The People’s Bank of China (PBOC) is preparing the imminent launch of the second generation version of its online credit system, which will be expanded to encompass a greater range of information as well as financial institutions.
Several sources said to 21st Century Business Herald that the Chinese central bank commenced trial operation of the second generation credit system in October last year, with over 10 institutions including banks, consumer finance companies and brokerages taking part in the scheme.
“We’ve already connected (with the central bank’s credit system), and commenced trial operation in March of this year,” said one risk control officer at a major Chinese commercial bank.
PBOC will commence use of the second generation credit system for inquiry purposes with other banking sector financial institutions by as early as May, with the two systems set to temporarily run concurrently.
After the uploading of report data to the second generation credit system commences, PBOC plans to eventually suspend inquiries with and submissions to the first generation system at an opportune time.
The second generation system will cover information that was not included by the first generation credit system, including revolving loans, large-sum specialist installments for credit cards, joint borrowers, companies providing guarantees to individual persons, individual persons providing guarantees to companies, and late repayment information.
“The second generation system will make major adjustments in terms of systems structures, operating models, data gathering standards, technical integration standards and product service frameworks, and resolve a large number of the omission issues with the first generation credit system,” said Liu Zhibing (刘志兵), chair of DeeLon.

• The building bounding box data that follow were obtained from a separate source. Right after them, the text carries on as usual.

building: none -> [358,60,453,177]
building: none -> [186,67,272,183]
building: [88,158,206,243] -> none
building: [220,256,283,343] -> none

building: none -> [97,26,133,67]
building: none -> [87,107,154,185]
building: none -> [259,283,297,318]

Liu expects an increasing number of non-bank institutions to be connected to the system in future.
“The second generation credit system’s integration trials are at present primarily directed at banking institution openness, and the timetable for non-bank trial integration remains unclear,” said Liu.
“Work still waits for the integration of a greater number of non-bank institutions into PBOC’s second generation credit system.”

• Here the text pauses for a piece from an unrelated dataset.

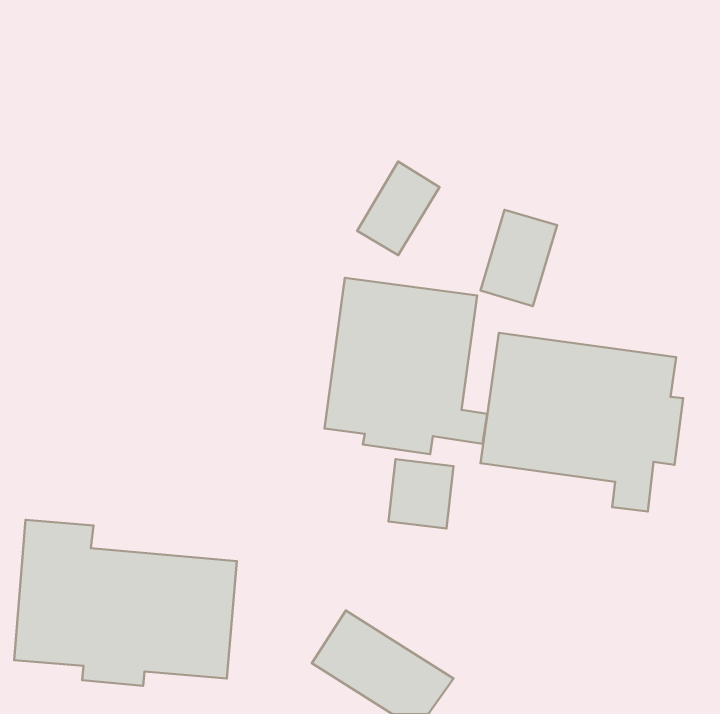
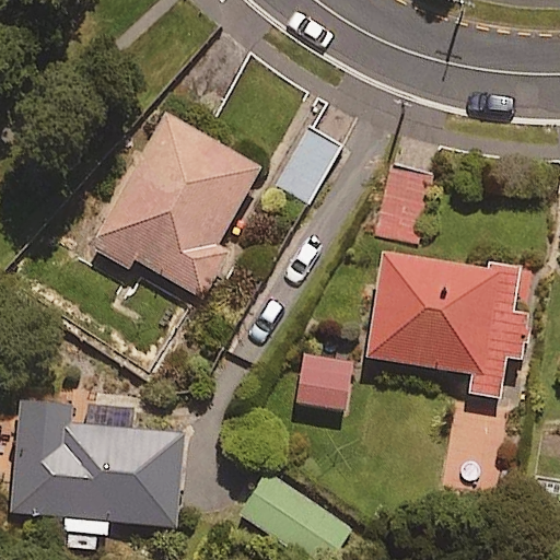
building: none -> [92,117,259,298]
building: [324,278,487,454] -> none

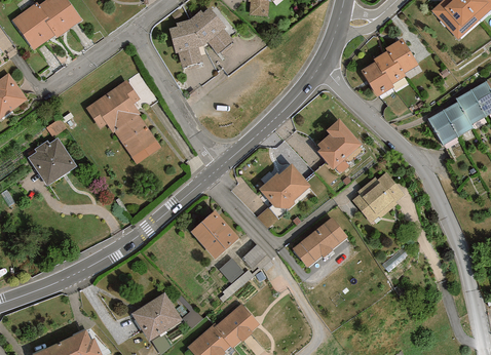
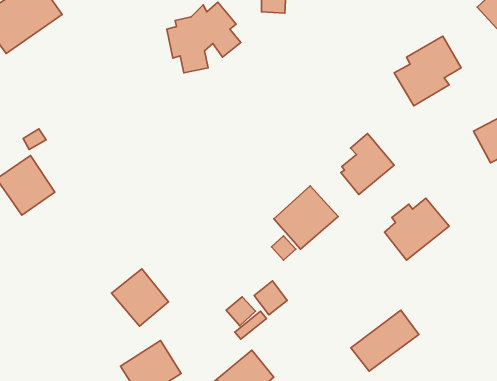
building: [85,81,160,164] -> none
building: [190,211,238,260] -> [111,269,169,326]
building: [290,218,347,269] -> [351,310,419,371]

PBOC officials say that as of 31 July 2018 the central bank credit system has collected information on around 970 million natural persons following over a decade of operation, as well as information on 25.38 million enterprises and other institutions.
Sources in the credit sector say that there are over 3000 institutions connected to China’s central bank credit system, including banks, trusts and consumer finance platforms.
Following the switch to the second generation system, PBOC is expected to also include micro loan companies, financial leasing companies, financial guarantee companies and commercial factoring companies.